_What you have to do_. Without the images, output each record below as it stands.

_Records from a collection_.
^^^^^^^^^^^^^^^^
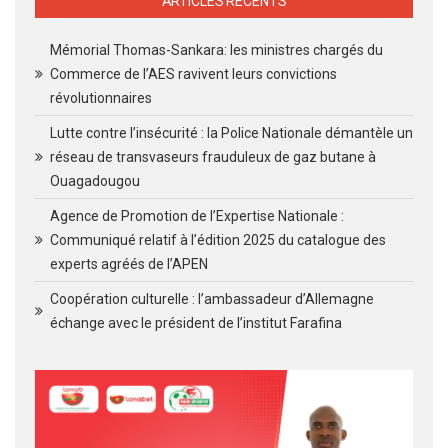
ARTICLES RECENTS
Mémorial Thomas-Sankara: les ministres chargés du
Commerce de l’AES ravivent leurs convictions
révolutionnaires
Lutte contre l’insécurité : la Police Nationale démantèle un
réseau de transvaseurs frauduleux de gaz butane à
Ouagadougou
Agence de Promotion de l’Expertise Nationale :
Communiqué relatif à l’édition 2025 du catalogue des
experts agréés de l’APEN
Coopération culturelle : l’ambassadeur d’Allemagne
échange avec le président de l’institut Farafina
^^^^^^^^^^^^^^^^
_Answer_.
ARTICLES RECENTS
Mémorial Thomas-Sankara: les ministres chargés du
Commerce de l’AES ravivent leurs convictions
révolutionnaires
Lutte contre l’insécurité : la Police Nationale démantèle un
réseau de transvaseurs frauduleux de gaz butane à
Ouagadougou
Agence de Promotion de l’Expertise Nationale :
Communiqué relatif à l’édition 2025 du catalogue des
experts agréés de l’APEN
Coopération culturelle : l’ambassadeur d’Allemagne
échange avec le président de l’institut Farafina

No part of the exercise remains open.